03/07/2026
✨The Slowing of Time by Emanuel Röhss✨
Join us on Wednesday, March 11 at 12pm in the Chemistry Collaboratory for this special lecture from world-renowned Swedish visual artist.
✨Video transcript: My talk will begin with my current sculpture project, in which I’m working with meteorites from
UCLA’s collection alongside other materials to create works that explore time across human, physical, geological, and metaphysical dimensions.
I’ll discuss my approach as a sculptor investigating these concepts: my initial questions and
starting points, how my research unfolds, what led me to UCLA’s meteorite collection, and how I develop sculptural forms in the studio.
I’ll also describe how I plan to work with iron meteorites from the collection as part of my current project.
✨More details: Depending on time and interest, I may include a brief hands-on demonstration of alginate molding—using a volunteer’s hand and casting it in plaster—to illustrate one of the material processes central to this project.
To provide context for this work, I’ll share previous projects that similarly engage with temporal perception, presented in reverse chronology:
• Feeding the Rat — paintings and sculptures exploring deep time through the geology of the High Sierra.
• Science of the Sublime — short film (excerpt) examining temporal experience in the Sierra Nevada.
• Times Past and Future — clay sculptures investigating Hollywood architecture, entropy, and the boundary between reality and fiction.
• Belly of the Beast — an exploration of Frank Lloyd Wright’s 1920s Los Angeles architecture as a lens for processing psychological trauma in both lived experience and cinema.
✨ BIO: EMANUEL RÖHSS (b.
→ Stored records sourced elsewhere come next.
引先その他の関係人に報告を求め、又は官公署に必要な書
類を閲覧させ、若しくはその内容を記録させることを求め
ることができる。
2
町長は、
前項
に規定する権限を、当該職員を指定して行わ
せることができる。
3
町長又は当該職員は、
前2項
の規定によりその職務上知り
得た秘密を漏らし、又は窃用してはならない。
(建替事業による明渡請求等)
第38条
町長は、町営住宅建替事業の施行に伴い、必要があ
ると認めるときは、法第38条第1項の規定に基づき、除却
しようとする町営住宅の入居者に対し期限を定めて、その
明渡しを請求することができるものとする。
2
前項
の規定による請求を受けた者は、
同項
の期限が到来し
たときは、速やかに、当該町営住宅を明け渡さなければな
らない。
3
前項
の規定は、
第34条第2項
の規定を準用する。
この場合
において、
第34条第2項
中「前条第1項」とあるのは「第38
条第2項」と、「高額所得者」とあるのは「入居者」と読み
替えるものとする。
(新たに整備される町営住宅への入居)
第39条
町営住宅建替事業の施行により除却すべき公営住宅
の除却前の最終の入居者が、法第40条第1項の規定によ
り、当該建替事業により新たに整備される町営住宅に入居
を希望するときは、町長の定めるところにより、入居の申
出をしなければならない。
Gothenburg, Sweden) is a visual artist based in LA. His work explores the intersection of built environments and natural forces, examining how historical and contemporary architectures shape - and are shaped - by human consciousness, popular culture, and temporal experience.
Central to Röhss’ practice is an investigation of time across multiple scales: from the immediacy of psychological perception to the vast expanses of geological deep time.